Tümen Devlet Üniversitesi AquaBioSafe Laboratuvarı Şefi Denis Tihonenkov, “Şu anda, tek hücreli organizmalar dünyasının çeşitliliği hakkında çok az şey biliyoruz. Bazı tahminlere göre, mevcut protozoan türlerinin sadece yaklaşık yüzde onu biliniyor. Bakteri ve virüslerin çeşitliliği, henüz çok az araştırıldı. Bu arada tek hücreli mikropların incelenmesi, hücre işleyişinin moleküler mekanizmaları ve biyosferin evriminin ilk aşamaları hakkındaki bilgilerimizi zenginleştirecek yeni ve öngörülemeyen sonuçları beraberinde getirebilir. Bütün bunlar biyoteknoloji ve tıpta uygulanabilir” dedi.

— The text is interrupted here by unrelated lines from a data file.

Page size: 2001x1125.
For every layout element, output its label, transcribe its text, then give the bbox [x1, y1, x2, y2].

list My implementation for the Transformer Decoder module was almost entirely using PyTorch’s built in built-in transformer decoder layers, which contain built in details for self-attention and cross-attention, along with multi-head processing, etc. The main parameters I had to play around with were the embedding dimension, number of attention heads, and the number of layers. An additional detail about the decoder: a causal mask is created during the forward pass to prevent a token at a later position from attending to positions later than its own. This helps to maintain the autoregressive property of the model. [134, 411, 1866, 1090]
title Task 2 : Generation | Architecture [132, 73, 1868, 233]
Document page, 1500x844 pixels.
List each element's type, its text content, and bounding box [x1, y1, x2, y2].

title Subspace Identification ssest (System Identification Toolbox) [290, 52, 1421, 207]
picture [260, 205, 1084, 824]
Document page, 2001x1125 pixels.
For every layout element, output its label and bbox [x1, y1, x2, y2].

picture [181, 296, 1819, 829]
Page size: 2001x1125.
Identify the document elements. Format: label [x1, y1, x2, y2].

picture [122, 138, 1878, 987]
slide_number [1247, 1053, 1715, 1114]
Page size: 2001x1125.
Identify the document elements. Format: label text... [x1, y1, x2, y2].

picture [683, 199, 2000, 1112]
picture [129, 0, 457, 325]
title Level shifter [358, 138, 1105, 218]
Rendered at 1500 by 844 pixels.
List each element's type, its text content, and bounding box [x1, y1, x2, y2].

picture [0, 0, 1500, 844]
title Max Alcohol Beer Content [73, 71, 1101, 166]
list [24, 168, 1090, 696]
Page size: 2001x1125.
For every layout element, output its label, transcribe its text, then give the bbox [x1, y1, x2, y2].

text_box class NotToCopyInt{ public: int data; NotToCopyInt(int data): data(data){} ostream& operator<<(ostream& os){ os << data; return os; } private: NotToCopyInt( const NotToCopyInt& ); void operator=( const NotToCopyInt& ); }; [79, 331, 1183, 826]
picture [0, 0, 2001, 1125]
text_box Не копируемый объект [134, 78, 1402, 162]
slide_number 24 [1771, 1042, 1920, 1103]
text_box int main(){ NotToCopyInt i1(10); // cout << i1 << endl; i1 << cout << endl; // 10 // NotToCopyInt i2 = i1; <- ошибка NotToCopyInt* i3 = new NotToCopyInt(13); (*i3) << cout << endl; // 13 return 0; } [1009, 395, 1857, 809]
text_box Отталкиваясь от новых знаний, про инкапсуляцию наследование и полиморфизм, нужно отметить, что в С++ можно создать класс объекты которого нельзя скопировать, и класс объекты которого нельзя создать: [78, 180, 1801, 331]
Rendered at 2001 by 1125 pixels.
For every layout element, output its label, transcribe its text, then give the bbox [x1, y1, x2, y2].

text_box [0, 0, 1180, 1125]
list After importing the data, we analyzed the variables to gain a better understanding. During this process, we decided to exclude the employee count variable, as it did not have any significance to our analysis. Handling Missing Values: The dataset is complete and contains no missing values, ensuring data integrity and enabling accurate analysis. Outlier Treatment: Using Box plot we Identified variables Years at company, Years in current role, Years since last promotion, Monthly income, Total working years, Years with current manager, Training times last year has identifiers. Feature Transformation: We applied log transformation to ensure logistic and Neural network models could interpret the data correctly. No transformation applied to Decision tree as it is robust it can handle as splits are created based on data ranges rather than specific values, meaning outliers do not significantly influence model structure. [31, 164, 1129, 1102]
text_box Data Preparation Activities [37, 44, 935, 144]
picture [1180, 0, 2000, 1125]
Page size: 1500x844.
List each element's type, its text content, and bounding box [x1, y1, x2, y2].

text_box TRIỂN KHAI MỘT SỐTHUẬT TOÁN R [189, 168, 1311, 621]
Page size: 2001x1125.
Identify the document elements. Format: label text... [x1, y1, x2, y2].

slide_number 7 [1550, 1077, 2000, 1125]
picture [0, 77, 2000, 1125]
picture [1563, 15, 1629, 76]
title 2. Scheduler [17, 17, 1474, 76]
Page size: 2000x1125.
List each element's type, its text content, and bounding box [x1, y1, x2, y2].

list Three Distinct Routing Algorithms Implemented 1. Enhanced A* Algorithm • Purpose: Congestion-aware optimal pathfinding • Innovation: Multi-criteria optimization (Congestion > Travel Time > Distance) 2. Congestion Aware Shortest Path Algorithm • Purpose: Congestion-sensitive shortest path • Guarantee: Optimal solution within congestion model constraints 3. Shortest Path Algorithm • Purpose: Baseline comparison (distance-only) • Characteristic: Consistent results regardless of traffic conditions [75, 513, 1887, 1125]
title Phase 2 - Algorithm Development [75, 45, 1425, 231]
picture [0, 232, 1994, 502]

“RNA düzenlemesi (RNA editing), RNA modifikasyonundaki çeşitli moleküler süreçlerden oluşan geniş bir yelpazedir. Çoğu zaman bu süreçler tek hücreli organizmaların hücrelerinde meydana gelir” diye devam eden Tihonenkov, “Bu süreçlerin anlaşılması ve onları kontrol etme yeteneğinin kazanılması, insanlar için çok faydalı olabilir. Bu, nükleik asitlerin matrislerinde belirlenen ve istenen özelliklere sahip proteinleri oluşturmak için nükleik asitlerin türünü değiştirmeyi mümkün kılacak. Bunu, bu araştırmada keşfedilenler de dahil olmak üzere protozoalar üzerinde öğrenebiliriz” ifadelerini kullandı.
Tek hücreli organizmalarda RNA ve genetik materyal düzenleme süreçlerinin daha fazla araştırılması, Alzheimer hastalığı gibi ciddi genetik bozukluklara yol açan zararlı mutasyonları yönetmenin anahtarı olabilir. Ayrıca gelecekte yapılacak araştırmaların sonuçları, parazitlere karşı, örneğin tripanozomatidlere karşı ilaç geliştirilmesine katkı sunabilir. Bunlar, hem insanlarda (uyku hastalığı, Chagas hastalığı) hem de hayvanlarda (at hastalığı) birçok hastalığa neden oluyor.